Im Finale der Klub-WM in Doha/Katar unterlag Kiel dem Dauerrivalen Atletico Madrid mit 23:28 (Spielbericht). Frust kam nach der ersten Niederlage seit dem 9. Oktober 2011 dennoch nicht auf.

"Madrid hat den Sieg verdient, weil sie einfach die bessere Mannschaft war", sagte Erfolgstrainer Alfred Gislason.

Starke Belastung

Fünf Spiele in sechs Tagen hatte sein Team in der Wüste absolviert, das Turnier zum Saisonstart der DKB Handball-Bundesliga war eher eine Belastung als ein motivierender Höhepunkt.

Trotz der durchaus attraktiven Prämien - Kiel kassierte rund 160.000 Euro - nutzte Gislason den Wettbewerb vor allem zu Trainingszwecken und feilte an der Taktik.

Dass die Titelverteidigung beim "Super Globe" ausblieb, schmerzte daher wenig.

THW geht die Puste aus

Mit dem Gesamtauftritt seiner Mannschaft konnte Gislason dabei zufrieden sein, auch wenn die zweite Halbzeit im Spiel gegen Madrid dem Isländer missfiel.

"Ich war nicht zufrieden, wir haben zu viele Chancen ausgelassen", sagte Gislason, der diese Einschätzung mit Kreisläufer Patrick Wiencek teilte: "Nach der Pause haben wir immer mehr nachgelassen. Wir haben verdient verloren."
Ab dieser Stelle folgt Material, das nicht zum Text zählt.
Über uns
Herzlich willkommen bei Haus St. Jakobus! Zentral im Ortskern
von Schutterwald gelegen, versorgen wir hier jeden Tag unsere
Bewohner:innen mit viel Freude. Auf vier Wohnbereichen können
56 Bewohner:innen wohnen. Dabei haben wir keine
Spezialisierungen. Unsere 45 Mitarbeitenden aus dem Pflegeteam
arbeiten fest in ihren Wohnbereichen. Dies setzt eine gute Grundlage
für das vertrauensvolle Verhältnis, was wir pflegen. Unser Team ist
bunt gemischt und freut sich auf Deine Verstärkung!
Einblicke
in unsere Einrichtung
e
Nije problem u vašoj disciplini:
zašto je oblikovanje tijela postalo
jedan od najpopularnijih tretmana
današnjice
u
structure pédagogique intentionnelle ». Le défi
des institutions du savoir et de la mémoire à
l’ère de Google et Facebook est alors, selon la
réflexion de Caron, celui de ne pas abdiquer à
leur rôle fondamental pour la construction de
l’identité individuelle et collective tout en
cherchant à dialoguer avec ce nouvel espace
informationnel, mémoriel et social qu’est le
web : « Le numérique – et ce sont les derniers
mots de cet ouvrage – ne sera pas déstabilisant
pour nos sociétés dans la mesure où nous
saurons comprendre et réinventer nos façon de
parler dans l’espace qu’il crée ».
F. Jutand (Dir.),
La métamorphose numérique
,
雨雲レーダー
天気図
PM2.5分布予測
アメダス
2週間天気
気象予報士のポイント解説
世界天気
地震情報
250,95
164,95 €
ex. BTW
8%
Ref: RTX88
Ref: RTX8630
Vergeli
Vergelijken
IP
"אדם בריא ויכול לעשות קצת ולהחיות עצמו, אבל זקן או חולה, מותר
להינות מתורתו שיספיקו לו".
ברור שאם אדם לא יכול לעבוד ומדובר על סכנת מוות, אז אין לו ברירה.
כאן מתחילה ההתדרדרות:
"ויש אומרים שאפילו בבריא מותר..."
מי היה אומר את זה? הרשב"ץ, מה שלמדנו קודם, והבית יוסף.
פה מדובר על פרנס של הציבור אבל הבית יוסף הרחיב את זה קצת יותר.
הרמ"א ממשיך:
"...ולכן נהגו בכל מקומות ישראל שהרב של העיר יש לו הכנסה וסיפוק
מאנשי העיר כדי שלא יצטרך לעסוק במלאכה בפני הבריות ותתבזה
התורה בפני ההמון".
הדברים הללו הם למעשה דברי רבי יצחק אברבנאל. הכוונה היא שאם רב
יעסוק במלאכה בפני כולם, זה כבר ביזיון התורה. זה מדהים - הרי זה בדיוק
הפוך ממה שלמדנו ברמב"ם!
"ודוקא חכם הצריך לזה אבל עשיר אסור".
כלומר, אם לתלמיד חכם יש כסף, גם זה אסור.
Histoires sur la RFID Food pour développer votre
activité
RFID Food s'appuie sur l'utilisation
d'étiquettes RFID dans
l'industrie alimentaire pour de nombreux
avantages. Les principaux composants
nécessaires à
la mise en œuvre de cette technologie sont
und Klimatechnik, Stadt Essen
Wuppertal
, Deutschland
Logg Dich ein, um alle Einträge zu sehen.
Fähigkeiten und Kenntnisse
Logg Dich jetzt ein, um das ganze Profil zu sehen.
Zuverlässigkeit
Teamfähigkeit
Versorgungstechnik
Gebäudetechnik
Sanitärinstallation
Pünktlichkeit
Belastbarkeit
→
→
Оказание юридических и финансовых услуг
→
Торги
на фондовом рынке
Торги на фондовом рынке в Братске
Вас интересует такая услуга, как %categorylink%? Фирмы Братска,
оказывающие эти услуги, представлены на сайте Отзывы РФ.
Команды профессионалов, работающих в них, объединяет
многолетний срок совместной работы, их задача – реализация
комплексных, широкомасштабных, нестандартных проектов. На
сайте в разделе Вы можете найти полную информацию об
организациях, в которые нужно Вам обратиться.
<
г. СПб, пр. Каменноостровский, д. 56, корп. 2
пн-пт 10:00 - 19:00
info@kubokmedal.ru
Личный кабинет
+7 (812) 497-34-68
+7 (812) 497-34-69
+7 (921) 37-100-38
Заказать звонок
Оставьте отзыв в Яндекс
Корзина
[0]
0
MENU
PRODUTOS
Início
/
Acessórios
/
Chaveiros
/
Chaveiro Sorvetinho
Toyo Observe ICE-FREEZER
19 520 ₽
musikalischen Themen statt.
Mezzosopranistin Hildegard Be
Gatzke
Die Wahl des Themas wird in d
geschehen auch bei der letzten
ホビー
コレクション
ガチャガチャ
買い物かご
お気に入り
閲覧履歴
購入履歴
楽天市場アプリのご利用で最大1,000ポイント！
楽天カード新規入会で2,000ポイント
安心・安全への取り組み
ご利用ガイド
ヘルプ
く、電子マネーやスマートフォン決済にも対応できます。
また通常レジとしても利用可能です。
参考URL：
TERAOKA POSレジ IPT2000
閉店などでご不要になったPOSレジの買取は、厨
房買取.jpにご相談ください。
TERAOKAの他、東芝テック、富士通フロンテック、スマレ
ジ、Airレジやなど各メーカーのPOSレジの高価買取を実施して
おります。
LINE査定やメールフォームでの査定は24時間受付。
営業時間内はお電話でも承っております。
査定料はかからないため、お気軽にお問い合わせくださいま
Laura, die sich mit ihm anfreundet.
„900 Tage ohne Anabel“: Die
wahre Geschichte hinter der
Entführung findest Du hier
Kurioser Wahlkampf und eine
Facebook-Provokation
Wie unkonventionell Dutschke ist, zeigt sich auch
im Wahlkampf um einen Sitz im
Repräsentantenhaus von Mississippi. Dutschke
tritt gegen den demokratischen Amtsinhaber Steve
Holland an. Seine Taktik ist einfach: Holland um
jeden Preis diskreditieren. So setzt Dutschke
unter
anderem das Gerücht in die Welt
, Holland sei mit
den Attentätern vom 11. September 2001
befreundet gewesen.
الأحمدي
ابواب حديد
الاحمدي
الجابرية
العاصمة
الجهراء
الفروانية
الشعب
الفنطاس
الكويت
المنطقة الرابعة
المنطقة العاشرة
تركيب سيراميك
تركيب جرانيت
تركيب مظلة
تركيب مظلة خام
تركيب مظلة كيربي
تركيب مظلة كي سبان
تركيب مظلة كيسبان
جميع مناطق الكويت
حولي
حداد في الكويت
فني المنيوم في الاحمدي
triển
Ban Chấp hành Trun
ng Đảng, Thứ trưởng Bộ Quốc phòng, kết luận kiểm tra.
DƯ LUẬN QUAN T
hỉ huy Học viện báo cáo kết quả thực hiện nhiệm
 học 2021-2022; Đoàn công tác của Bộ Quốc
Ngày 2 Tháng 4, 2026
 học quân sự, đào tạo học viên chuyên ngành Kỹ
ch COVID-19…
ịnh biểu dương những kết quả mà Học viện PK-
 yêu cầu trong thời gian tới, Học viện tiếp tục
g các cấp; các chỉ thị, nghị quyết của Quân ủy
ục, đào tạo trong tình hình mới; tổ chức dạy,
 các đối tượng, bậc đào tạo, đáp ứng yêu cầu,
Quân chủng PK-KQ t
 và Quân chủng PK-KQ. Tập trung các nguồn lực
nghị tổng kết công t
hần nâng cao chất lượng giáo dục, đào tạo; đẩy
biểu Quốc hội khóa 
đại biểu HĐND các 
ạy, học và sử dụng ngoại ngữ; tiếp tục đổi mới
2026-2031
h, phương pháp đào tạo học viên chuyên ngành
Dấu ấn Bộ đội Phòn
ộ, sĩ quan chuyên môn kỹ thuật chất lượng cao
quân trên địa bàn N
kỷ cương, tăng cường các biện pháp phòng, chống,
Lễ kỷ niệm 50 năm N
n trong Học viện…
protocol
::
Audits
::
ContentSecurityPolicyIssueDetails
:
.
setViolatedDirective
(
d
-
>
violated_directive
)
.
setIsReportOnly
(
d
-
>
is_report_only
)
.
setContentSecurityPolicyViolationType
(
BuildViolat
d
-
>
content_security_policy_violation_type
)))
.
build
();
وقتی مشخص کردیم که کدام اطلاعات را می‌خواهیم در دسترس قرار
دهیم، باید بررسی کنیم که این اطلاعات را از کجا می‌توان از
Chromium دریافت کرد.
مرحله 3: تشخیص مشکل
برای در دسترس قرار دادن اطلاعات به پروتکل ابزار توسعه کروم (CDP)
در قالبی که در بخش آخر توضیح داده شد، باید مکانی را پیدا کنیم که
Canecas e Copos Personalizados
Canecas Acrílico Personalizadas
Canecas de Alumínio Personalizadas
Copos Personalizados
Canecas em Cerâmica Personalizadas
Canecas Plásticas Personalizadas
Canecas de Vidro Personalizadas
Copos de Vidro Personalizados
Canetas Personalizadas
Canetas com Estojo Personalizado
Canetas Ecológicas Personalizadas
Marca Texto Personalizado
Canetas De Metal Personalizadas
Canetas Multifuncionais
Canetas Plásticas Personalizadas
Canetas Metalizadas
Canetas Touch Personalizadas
Die Partie der beiden besten Mannschaften Europas war lange Zeit ausgeglichen. Mitte der zweiten Halbzeit zog Madrid aber auf 26:19 (49.) davon, danach konnte die Mannschaft von Trainer Alfred Gislason nicht mehr zurückschlagen.

Halbfinale hat Nachspiel

Atletico (früher Ciudad Real) hatte im Endspiel auf Jakov Gojun verzichten müssen.

Der Kroate war nach seiner Roten Karte im Halbfinale gegen die mit zahlreichen Spielern aus Montpellier verstärkten Lokalmatadoren von Al-Sadd Doha (33:32) gesperrt worden.

In der Schlussphase der hitzigen Partie waren Spieler beider Teams auf das Feld gestürmt, das Spiel musste minutenlang unterbrochen werden.

Al-Sadd wird Dritter

Gastgeber Al-Sadd sicherte sich Platz drei durch ein 32:26 (16:11) gegen Kiels unterlegenen Halbfinalgegner El Zamalek aus Ägypten.

Nach dem Ausflug in die Wüste beginnt für den THW am kommenden Mittwoch mit dem Gastspiel beim TSV Hannover-Burgdorf wieder der Liga-Alltag. Gegen den Start einer neuen Serie hätte in Kiel wohl niemand etwas einzuwenden.